RECORDS FOR THE EXERCISE:
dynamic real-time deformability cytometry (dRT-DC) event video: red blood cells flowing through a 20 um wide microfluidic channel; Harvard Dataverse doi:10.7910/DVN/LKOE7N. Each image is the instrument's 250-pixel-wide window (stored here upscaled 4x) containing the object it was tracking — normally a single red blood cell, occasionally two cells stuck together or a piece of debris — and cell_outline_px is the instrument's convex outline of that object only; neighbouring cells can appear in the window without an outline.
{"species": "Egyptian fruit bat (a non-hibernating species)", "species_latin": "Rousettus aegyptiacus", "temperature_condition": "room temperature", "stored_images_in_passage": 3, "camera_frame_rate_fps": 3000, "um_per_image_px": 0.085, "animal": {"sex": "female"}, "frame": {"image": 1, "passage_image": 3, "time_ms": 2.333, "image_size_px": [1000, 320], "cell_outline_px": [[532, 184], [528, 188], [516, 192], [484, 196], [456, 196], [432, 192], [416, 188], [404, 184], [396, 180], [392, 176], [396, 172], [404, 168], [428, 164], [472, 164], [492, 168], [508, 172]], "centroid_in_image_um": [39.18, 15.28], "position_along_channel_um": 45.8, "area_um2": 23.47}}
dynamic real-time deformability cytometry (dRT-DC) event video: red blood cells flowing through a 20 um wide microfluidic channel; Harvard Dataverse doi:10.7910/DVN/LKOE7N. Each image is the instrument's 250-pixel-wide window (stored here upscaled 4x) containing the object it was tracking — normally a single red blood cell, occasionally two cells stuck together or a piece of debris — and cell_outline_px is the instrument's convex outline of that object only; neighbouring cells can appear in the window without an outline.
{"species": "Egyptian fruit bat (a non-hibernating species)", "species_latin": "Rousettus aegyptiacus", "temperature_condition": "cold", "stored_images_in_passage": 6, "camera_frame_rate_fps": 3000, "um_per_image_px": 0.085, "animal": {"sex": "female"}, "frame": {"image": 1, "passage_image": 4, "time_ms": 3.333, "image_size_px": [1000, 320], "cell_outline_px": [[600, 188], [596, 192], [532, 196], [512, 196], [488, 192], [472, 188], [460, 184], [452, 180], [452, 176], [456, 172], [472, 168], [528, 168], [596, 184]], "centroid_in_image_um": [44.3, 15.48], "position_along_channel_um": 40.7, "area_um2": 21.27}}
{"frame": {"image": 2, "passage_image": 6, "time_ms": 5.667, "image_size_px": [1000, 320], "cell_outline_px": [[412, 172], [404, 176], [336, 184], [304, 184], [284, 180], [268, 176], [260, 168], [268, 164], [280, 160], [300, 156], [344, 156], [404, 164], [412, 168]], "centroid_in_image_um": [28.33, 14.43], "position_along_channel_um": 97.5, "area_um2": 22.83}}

YOUR GOAL: Repeat the whole listing exactly, keeping every line intact.

WORKED SOLUTION:
dynamic real-time deformability cytometry (dRT-DC) event video: red blood cells flowing through a 20 um wide microfluidic channel; Harvard Dataverse doi:10.7910/DVN/LKOE7N. Each image is the instrument's 250-pixel-wide window (stored here upscaled 4x) containing the object it was tracking — normally a single red blood cell, occasionally two cells stuck together or a piece of debris — and cell_outline_px is the instrument's convex outline of that object only; neighbouring cells can appear in the window without an outline.
{"species": "Egyptian fruit bat (a non-hibernating species)", "species_latin": "Rousettus aegyptiacus", "temperature_condition": "room temperature", "stored_images_in_passage": 3, "camera_frame_rate_fps": 3000, "um_per_image_px": 0.085, "animal": {"sex": "female"}, "frame": {"image": 1, "passage_image": 3, "time_ms": 2.333, "image_size_px": [1000, 320], "cell_outline_px": [[532, 184], [528, 188], [516, 192], [484, 196], [456, 196], [432, 192], [416, 188], [404, 184], [396, 180], [392, 176], [396, 172], [404, 168], [428, 164], [472, 164], [492, 168], [508, 172]], "centroid_in_image_um": [39.18, 15.28], "position_along_channel_um": 45.8, "area_um2": 23.47}}
dynamic real-time deformability cytometry (dRT-DC) event video: red blood cells flowing through a 20 um wide microfluidic channel; Harvard Dataverse doi:10.7910/DVN/LKOE7N. Each image is the instrument's 250-pixel-wide window (stored here upscaled 4x) containing the object it was tracking — normally a single red blood cell, occasionally two cells stuck together or a piece of debris — and cell_outline_px is the instrument's convex outline of that object only; neighbouring cells can appear in the window without an outline.
{"species": "Egyptian fruit bat (a non-hibernating species)", "species_latin": "Rousettus aegyptiacus", "temperature_condition": "cold", "stored_images_in_passage": 6, "camera_frame_rate_fps": 3000, "um_per_image_px": 0.085, "animal": {"sex": "female"}, "frame": {"image": 1, "passage_image": 4, "time_ms": 3.333, "image_size_px": [1000, 320], "cell_outline_px": [[600, 188], [596, 192], [532, 196], [512, 196], [488, 192], [472, 188], [460, 184], [452, 180], [452, 176], [456, 172], [472, 168], [528, 168], [596, 184]], "centroid_in_image_um": [44.3, 15.48], "position_along_channel_um": 40.7, "area_um2": 21.27}}
{"frame": {"image": 2, "passage_image": 6, "time_ms": 5.667, "image_size_px": [1000, 320], "cell_outline_px": [[412, 172], [404, 176], [336, 184], [304, 184], [284, 180], [268, 176], [260, 168], [268, 164], [280, 160], [300, 156], [344, 156], [404, 164], [412, 168]], "centroid_in_image_um": [28.33, 14.43], "position_along_channel_um": 97.5, "area_um2": 22.83}}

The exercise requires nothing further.